### XGBoost

In [21]:
import numpy as np
import pandas as pd

from keras.preprocessing.sequence import pad_sequences
from keras.utils import to_categorical

from sklearn.model_selection import train_test_split
from xgboost import XGBClassifier

from sklearn.metrics import classification_report

In [22]:
data = pd.read_csv('../../../data/Task2.csv', index_col='sentence_id')
data = data.rename(columns={'id':'Sentence #'})
data = data.dropna(axis=0)

In [23]:
sentences = []
labels = list(data['type']) 
typs = data['type'].values

x = data.apply(lambda l: sentences.append(l['sentence'].split(' ')),axis=1)
words = []
for sent in sentences:
    for wrd in sent:
        words.append(wrd)
words = list(set(words))
tags = list(set(labels))

n_words = len(words)
n_tags = len(tags)
word2idx = {w: i + 1 for i, w in enumerate(words)}
tag2idx = {t: i for i, t in enumerate(tags)}
max_len = 30
X = [[word2idx[w] for w in s] for s in sentences]    
X = pad_sequences(maxlen=max_len, sequences=X, padding="post", value=0)
y = [tag2idx[tg] for tg in labels]
# y = pad_sequences(maxlen=max_len, sequences=y, padding="post", value=tag2idx["O"])
y = np.array([to_categorical(i, num_classes=n_tags) for i in y])
y = [[y[i],typs[i]] for i in range(len(y))]
X_train, X_test, y_train, y_test = train_test_split(X, y, test_size=0.2)
y_train = np.array([lab[0] for lab in y_train])
typ_test = [lab[1] for lab in y_test]
y_test = np.array([lab[0] for lab  in y_test])

In [24]:
clf = XGBClassifier(
 learning_rate =0.1,
 n_estimators=1000,
 max_depth=5,
 min_child_weight=1,
 gamma=0,
 subsample=0.8,
 colsample_bytree=0.8,
 objective= 'binary:logistic',
 nthread=4,
 scale_pos_weight=1,
 seed=27
)

In [25]:
clf.fit(X_train,y_train)
pred = clf.predict(X_test)

In [26]:
inc_test = []
exc_test = []
inc_pred = []
exc_pred = []
for i,t in enumerate(typ_test):
    if t == 'I':
        inc_test.append(y_test[i])
        inc_pred.append(pred[i])
    else:
        exc_test.append(y_test[i])
        exc_pred.append(pred[i])
print("For inclusions")
report = classification_report(inc_test,inc_pred,output_dict=True)
df = pd.DataFrame(report).transpose()
display(df)
print("For exclusions")
report = classification_report(exc_test,exc_pred,output_dict=True)
df = pd.DataFrame(report).transpose()
display(df)

For inclusions


  _warn_prf(average, modifier, msg_start, len(result))
  _warn_prf(average, modifier, msg_start, len(result))
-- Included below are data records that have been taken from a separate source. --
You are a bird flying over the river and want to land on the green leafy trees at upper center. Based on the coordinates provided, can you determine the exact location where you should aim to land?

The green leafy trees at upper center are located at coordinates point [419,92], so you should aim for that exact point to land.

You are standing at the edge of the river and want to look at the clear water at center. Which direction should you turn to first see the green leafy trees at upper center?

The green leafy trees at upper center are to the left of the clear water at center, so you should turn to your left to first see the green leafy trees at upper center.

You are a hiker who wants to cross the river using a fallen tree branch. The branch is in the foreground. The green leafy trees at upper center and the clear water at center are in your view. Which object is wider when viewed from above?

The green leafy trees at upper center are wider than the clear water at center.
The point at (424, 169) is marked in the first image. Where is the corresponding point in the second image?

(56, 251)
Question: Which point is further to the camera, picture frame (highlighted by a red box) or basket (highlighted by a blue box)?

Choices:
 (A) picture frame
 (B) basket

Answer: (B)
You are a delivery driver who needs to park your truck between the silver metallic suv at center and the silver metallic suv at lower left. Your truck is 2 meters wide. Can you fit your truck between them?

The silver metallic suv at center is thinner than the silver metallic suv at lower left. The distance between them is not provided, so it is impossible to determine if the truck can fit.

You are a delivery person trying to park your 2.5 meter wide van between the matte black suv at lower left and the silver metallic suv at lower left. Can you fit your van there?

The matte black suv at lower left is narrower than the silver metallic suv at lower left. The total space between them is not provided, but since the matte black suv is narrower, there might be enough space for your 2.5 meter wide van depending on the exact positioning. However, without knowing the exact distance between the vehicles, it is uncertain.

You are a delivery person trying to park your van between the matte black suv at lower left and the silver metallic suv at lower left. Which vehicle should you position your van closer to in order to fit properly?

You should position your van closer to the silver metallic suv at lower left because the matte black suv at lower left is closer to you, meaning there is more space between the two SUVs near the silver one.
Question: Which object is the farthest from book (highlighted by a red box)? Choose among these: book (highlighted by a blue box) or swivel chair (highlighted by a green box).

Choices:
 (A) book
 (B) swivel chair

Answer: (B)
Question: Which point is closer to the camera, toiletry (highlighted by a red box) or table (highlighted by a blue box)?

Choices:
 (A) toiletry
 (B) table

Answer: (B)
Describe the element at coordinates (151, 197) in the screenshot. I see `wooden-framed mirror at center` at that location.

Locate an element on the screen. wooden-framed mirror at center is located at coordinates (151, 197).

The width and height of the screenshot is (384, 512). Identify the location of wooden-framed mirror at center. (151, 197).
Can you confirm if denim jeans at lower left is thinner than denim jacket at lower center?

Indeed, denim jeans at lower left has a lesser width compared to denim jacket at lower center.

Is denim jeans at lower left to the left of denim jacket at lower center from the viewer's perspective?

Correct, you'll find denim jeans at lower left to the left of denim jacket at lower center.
Unnamed: 0,precision,recall,f1-score,support
0,1.0,0.628205,0.771654,234.0
1,0.0,0.0,0.0,0.0
micro avg,0.615063,0.628205,0.621564,234.0
macro avg,0.5,0.314103,0.385827,234.0
weighted avg,1.0,0.628205,0.771654,234.0
samples avg,0.600427,0.628205,0.609687,234.0


For exclusions


  _warn_prf(average, modifier, msg_start, len(result))
  _warn_prf(average, modifier, msg_start, len(result))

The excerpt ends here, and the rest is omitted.